5.0 KiB
Benchmark
Machine:
- CPU: 12-core Intel(R) Xeon(R) CPU E5-2620 v2 @2.10GHz
- GPU: Tesla K40m
- cuDNN: v5.1
- system: Docker 1.12.1, all platform are tested in docker environment.
Platform:
- PaddlePaddle:
- Tensorflow: gcr.io/tensorflow/tensorflow:0.11.0rc0-gpu
- Caffe:
Several convolutional neural networks and recurrent neural network are used to test.
Image
Benchmark Model
AlexNet, GooleNet and a small network which refer the config of cifar10 in Caffe are used.
Singe-GPU
- AlexNet: input - 3 * 227 * 227, Time: ms/batch
BatchSize | 64 | 128 | 256 | 512 |
---|---|---|---|---|
PaddlePaddle | 195 | 334 | 602 | 1629 |
TensorFlow | 223 | 364 | 645 | 1235 |
Caffe | 324 | 627 | 1232 | 2513 |
Notation
All platforms use cuDnn-v5.1. You might see that caffe is slower, because the workspace limit size is 8 * 1024 * 1024 in Caffe's cuDnn-conv interface. This size is larger in PaddlePaddle and TensorFlow.
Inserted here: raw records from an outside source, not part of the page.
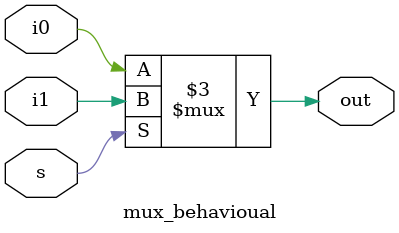
<source format=v>
module mux_gate_level (i0,i1,s,out);
  input i0,i1,s;
  output out;
  wire s1,p,q;
  not a0(s1,s);
  and a1(p,s1,i0);
  and a2(q,s,i1);
  or a3(out,p,q);
endmodule

// Data_flow
module mux_data_flow (i0,i1,s,out);
  input i0,i1,s;
  output out;
  assign out = (~s & i0) | (s & i1);
endmodule 

// Behavioual
module mux_behavioual (i0,i1,s,out);
input i0,i1,s;
output out;
reg out;
always @ ( i0,i1,s ) 
begin
  if (s) 
    out = i1; 
  else
    out = i0;
end
endmodule

</source>
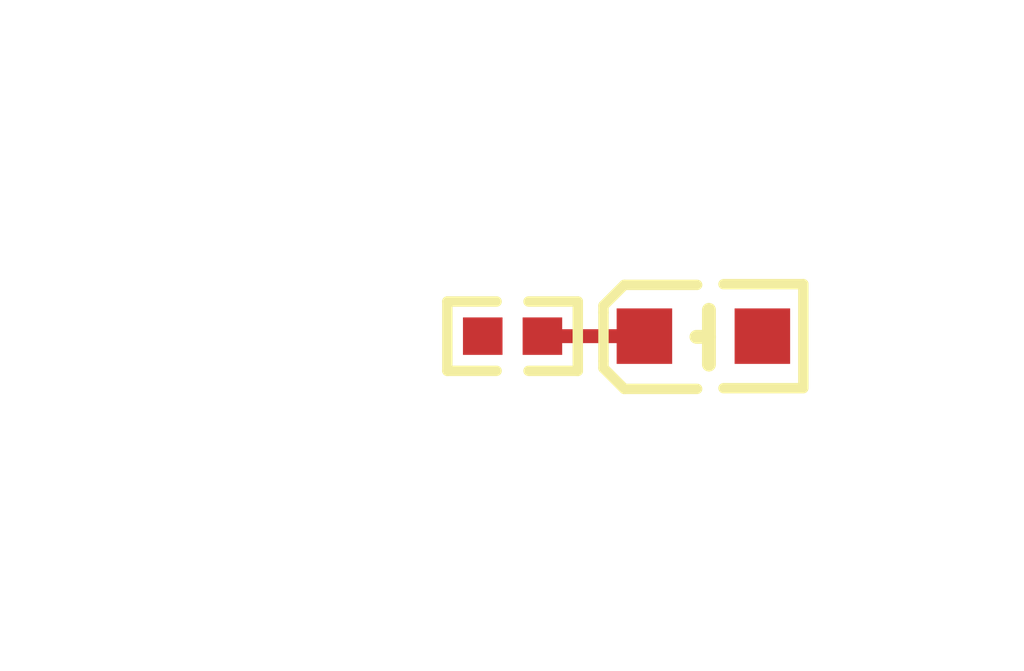
<source format=kicad_pcb>
(kicad_pcb
    (version 20241229)
    (generator "pcbnew")
    (generator_version "9.0")
    (general
        (thickness 1.6)
        (legacy_teardrops no)
    )
    (paper "A4")
    (layers
        (0 "F.Cu" signal)
        (2 "B.Cu" signal)
        (9 "F.Adhes" user "F.Adhesive")
        (11 "B.Adhes" user "B.Adhesive")
        (13 "F.Paste" user)
        (15 "B.Paste" user)
        (5 "F.SilkS" user "F.Silkscreen")
        (7 "B.SilkS" user "B.Silkscreen")
        (1 "F.Mask" user)
        (3 "B.Mask" user)
        (17 "Dwgs.User" user "User.Drawings")
        (19 "Cmts.User" user "User.Comments")
        (21 "Eco1.User" user "User.Eco1")
        (23 "Eco2.User" user "User.Eco2")
        (25 "Edge.Cuts" user)
        (27 "Margin" user)
        (31 "F.CrtYd" user "F.Courtyard")
        (29 "B.CrtYd" user "B.Courtyard")
        (35 "F.Fab" user)
        (33 "B.Fab" user)
        (39 "User.1" user)
        (41 "User.2" user)
        (43 "User.3" user)
        (45 "User.4" user)
        (47 "User.5" user)
        (49 "User.6" user)
        (51 "User.7" user)
        (53 "User.8" user)
        (55 "User.9" user)
    )
    (setup
        (pad_to_mask_clearance 0)
        (allow_soldermask_bridges_in_footprints no)
        (tenting front back)
        (pcbplotparams
            (layerselection 0x00000000_00000000_000010fc_ffffffff)
            (plot_on_all_layers_selection 0x00000000_00000000_00000000_00000000)
            (disableapertmacros no)
            (usegerberextensions no)
            (usegerberattributes yes)
            (usegerberadvancedattributes yes)
            (creategerberjobfile yes)
            (dashed_line_dash_ratio 12)
            (dashed_line_gap_ratio 3)
            (svgprecision 4)
            (plotframeref no)
            (mode 1)
            (useauxorigin no)
            (hpglpennumber 1)
            (hpglpenspeed 20)
            (hpglpendiameter 15)
            (pdf_front_fp_property_popups yes)
            (pdf_back_fp_property_popups yes)
            (pdf_metadata yes)
            (pdf_single_document no)
            (dxfpolygonmode yes)
            (dxfimperialunits yes)
            (dxfusepcbnewfont yes)
            (psnegative no)
            (psa4output no)
            (plot_black_and_white yes)
            (plotinvisibletext no)
            (sketchpadsonfab no)
            (plotreference yes)
            (plotvalue yes)
            (plotpadnumbers no)
            (hidednponfab no)
            (sketchdnponfab yes)
            (crossoutdnponfab yes)
            (plotfptext yes)
            (subtractmaskfromsilk no)
            (outputformat 1)
            (mirror no)
            (drillshape 1)
            (scaleselection 1)
            (outputdirectory "")
        )
    )
    (net 0 "")
    (net 1 "gnd")
    (net 2 "anode")
    (net 3 "cathode")
    (footprint "Hubei_KENTO_Elec_KT_0603Y:LED0603-R-RD" (layer "F.Cu") (at 0 0 0))
    (footprint "UNI_ROYAL_0402WGF1002TCE:R0402" (layer "F.Cu") (at -2.75 0 180))
    (embedded_fonts no)
    (segment
        (start -2.32 0)
        (end -0.85 0)
        (width 0.2)
        (net 3)
        (uuid "5f79d480-79ce-43d4-b091-a8e7f3284f57")
        (layer "F.Cu")
    )
)
</source>
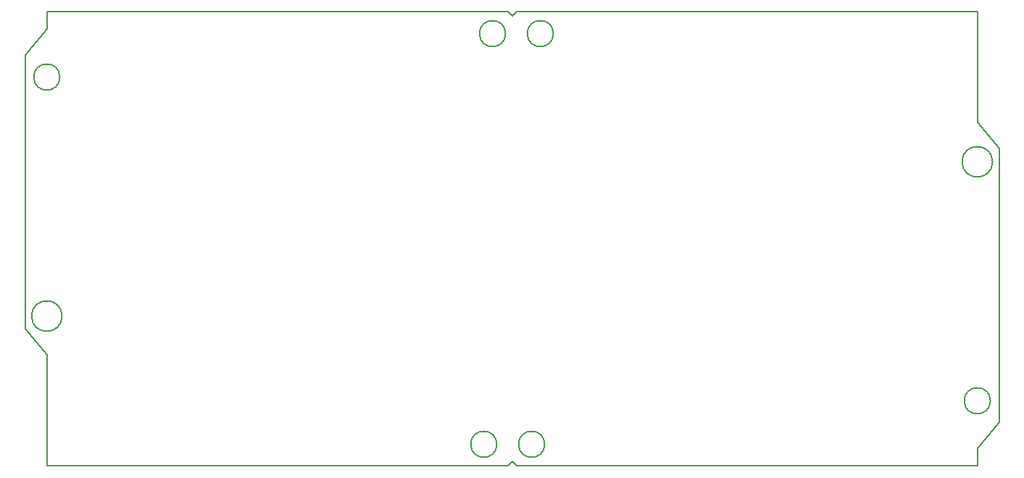
<source format=gm1>
G04 #@! TF.FileFunction,Profile,NP*
%FSLAX46Y46*%
G04 Gerber Fmt 4.6, Leading zero omitted, Abs format (unit mm)*
G04 Created by KiCad (PCBNEW 4.0.5+dfsg1-4) date Tue Oct 16 22:11:46 2018*
%MOMM*%
%LPD*%
G01*
G04 APERTURE LIST*
%ADD10C,0.100000*%
%ADD11C,0.150000*%
G04 APERTURE END LIST*
D10*
D11*
X73152000Y-79502000D02*
G75*
G03X73152000Y-79502000I-1524000J0D01*
G01*
X69088000Y-108966000D02*
X69088000Y-76962000D01*
X69088000Y-76962000D02*
X71628000Y-73914000D01*
X71628000Y-73914000D02*
X71628000Y-71882000D01*
X71628000Y-71882000D02*
X125476000Y-71882000D01*
X73406000Y-107442000D02*
G75*
G03X73406000Y-107442000I-1778000J0D01*
G01*
X71628000Y-112014000D02*
X69088000Y-108966000D01*
X71628000Y-124968000D02*
X71628000Y-112014000D01*
X125476000Y-124968000D02*
X71628000Y-124968000D01*
X124206000Y-122428000D02*
G75*
G03X124206000Y-122428000I-1524000J0D01*
G01*
X125222000Y-74422000D02*
G75*
G03X125222000Y-74422000I-1524000J0D01*
G01*
X125476000Y-124968000D02*
X125984000Y-124460000D01*
X125476000Y-71882000D02*
X125984000Y-72390000D01*
X126492000Y-124968000D02*
X125984000Y-124460000D01*
X126492000Y-71882000D02*
X125984000Y-72390000D01*
X129794000Y-122428000D02*
G75*
G03X129794000Y-122428000I-1524000J0D01*
G01*
X181864000Y-117348000D02*
G75*
G03X181864000Y-117348000I-1524000J0D01*
G01*
X182118000Y-89408000D02*
G75*
G03X182118000Y-89408000I-1778000J0D01*
G01*
X130810000Y-74422000D02*
G75*
G03X130810000Y-74422000I-1524000J0D01*
G01*
X180340000Y-122936000D02*
X180340000Y-124968000D01*
X182880000Y-119888000D02*
X180340000Y-122936000D01*
X182880000Y-87884000D02*
X182880000Y-119888000D01*
X180340000Y-84836000D02*
X182880000Y-87884000D01*
X180340000Y-71882000D02*
X180340000Y-84836000D01*
X126492000Y-71882000D02*
X180340000Y-71882000D01*
X180340000Y-124968000D02*
X126492000Y-124968000D01*
M02*

</source>
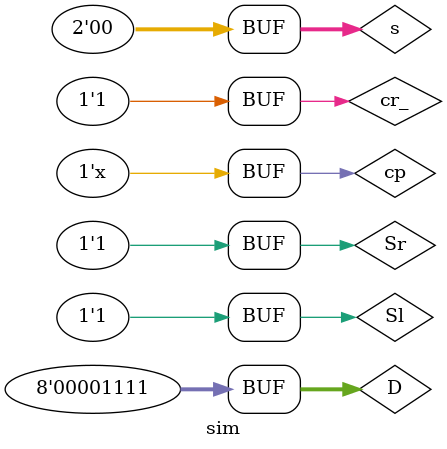
<source format=v>
`timescale 1ns / 1ps

module sim;
  reg cr_, cp;
  reg [1:0] s;
  reg Sr, Sl;
  reg  [7:0] D;
  wire [7:0] Q;
  sreg uut (
      cr_,
      cp,
      s,
      Sr,
      Sl,
      D,
      Q
  );
  initial begin
    cp  <= 0;
    cr_ <= 1;
    s   <= 2'b11;
    Sr  <= 1;
    Sl  <= 1;
    D   <= 8'b00001111;
    #100 s <= 2'b01;
    #100 s <= 2'b10;
    #100 s <= 2'b00;
    #100 cr_ = 0;
    #100 cr_ = 1;
  end
  always #25 cp = ~cp;
endmodule

</source>
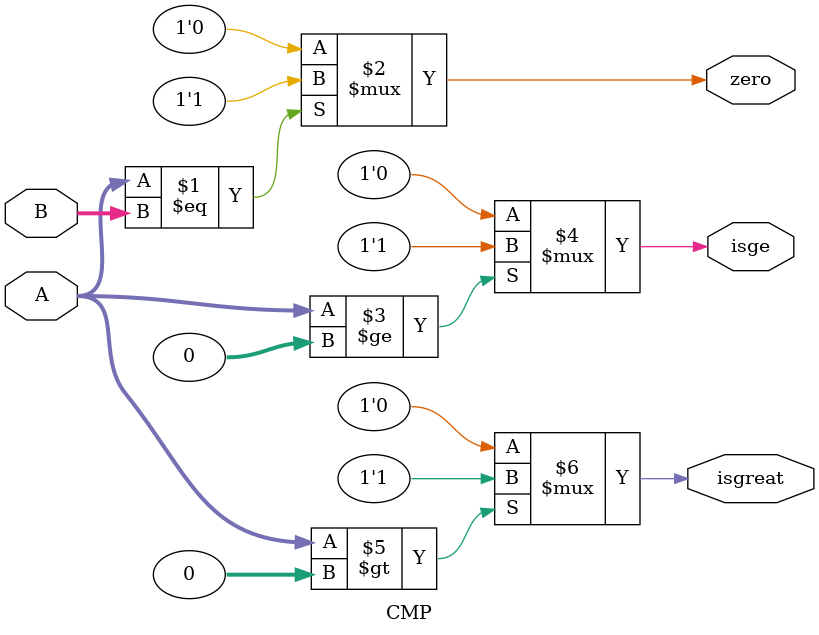
<source format=v>
`timescale 1ns / 1ps
module CMP(
    input [31:0] A,
    input [31:0] B,
    output zero,
	 output isge,
	 output isgreat
    );
	 
	 assign zero = (A==B)? 1'b1 : 1'b0;
	 
	 assign isge = ($signed(A) >= $signed(0))? 1'b1 : 1'b0;
	 
	 assign isgreat = ($signed(A) > $signed(0))? 1'b1 : 1'b0;


endmodule

</source>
Caffe will be faster if increasing the workspace limit size.
- GoogletNet: input - 3 * 224 * 224, Time: ms/batch
BatchSize | 64 | 128 | 256 |
---|---|---|---|
PaddlePaddle | 613 | 1149 | 2348 |
TensorFlow | 644 | 1176 | 2219 |
Caffe | 694 | 1364 | out of memory |
- SmallNet: input - 3 * 32 * 32, Time ms/batch
BatchSize | 64 | 128 | 256 | 512 |
---|---|---|---|---|
PaddlePaddle | 10.463 | 18.184 | 33.113 | 63.039 |
TensorFlow | 9 | 15 | 28 | 59 |
Caffe | 9.373 | 16.6606 | 31.4797 | 59.719 |
Notation
All the tests in caffe use caffe time
to execute, which is not including the parameter updating process. But the time in PaddlePaddle and TensorFlow contains it.
In Tensorflow, they implement algorithm searching method instead of using the algorithm searching interface in cuDNN.
Multi-GPU: 4 GPUs
- AlexNet, ms / batch
totoal-BatchSize | 128 * 4 | 256 * 4 |
---|---|---|
PaddlePaddle | 347 | 622 |
TensorFlow | 377 | 675 |
Caffe | 1229 | 2435 |
For example, if totoal-BatchSize = 128 * 4
, the speed is calculated by
time_at_1gpu_batch_128 * 4 / time_at_4gpu_total_batch_512
= (334 * 4)/347
= 3.85

- GooleNet, ms / batch
totoal-BatchSize | 128 * 4 | 256 * 4 |
---|---|---|
PaddlePaddle | 1178 | 2367 |
TensorFlow | 1210 | 2292 |
Caffe | 2007 | out of memory |

RNN
We use lstm network for text classfication to test benchmark.
Dataset
- IMDB
- Sequence legth=100, in fact, PaddlePaddle support training with variable-length sequence. But TensorFlow need to pad, in order to compare, we also pad sequence length to 100 in PaddlePaddle.
- Dictionary size=30000
- Peephole connection is used in
lstmemory
by default in PaddlePaddle. It is also configured in TensorFlow.
Single GPU
LSTM in Text Classification
Testing network for different hidden size, batch size with 2 lstm layer + fc
network.
- Batch size = 64, ms / batch
hidden_size | 256 | 512 | 1280 |
---|---|---|---|
PaddlePaddle | 83 | 184 | 641 |
TensorFlow | 175 | 280 | 818 |
- Batch size = 128, ms / batch
hidden_size | 256 | 512 | 1280 |
---|---|---|---|
PaddlePaddle | 110 | 261 | 1007 |
TensorFlow | 181 | 361 | 1237 |
- Batch size = 256, ms / batch
hidden_size | 256 | 512 | 1280 |
---|---|---|---|
PaddlePaddle | 170 | 414 | 1655 |
TensorFlow | 238 | 536 | 1905 |

Seq2Seq
The benchmark of sequence-to-sequence network will be add later.
Multi GPU: 4 GPUs
LSTM in Text Classification
- hidden_size = 256, ms / batch
batch_size | 256 | 512 |
---|---|---|
PaddlePaddle | 90 | 118 |
TensorFlow | 226 | 118 |
- hidden_size = 512, ms / batch
batch_size | 256 | 512 |
---|---|---|
PaddlePaddle | 189 | 268 |
TensorFlow | 297 | 383 |

Seq2Seq
The benchmark of sequence-to-sequence network will be add later.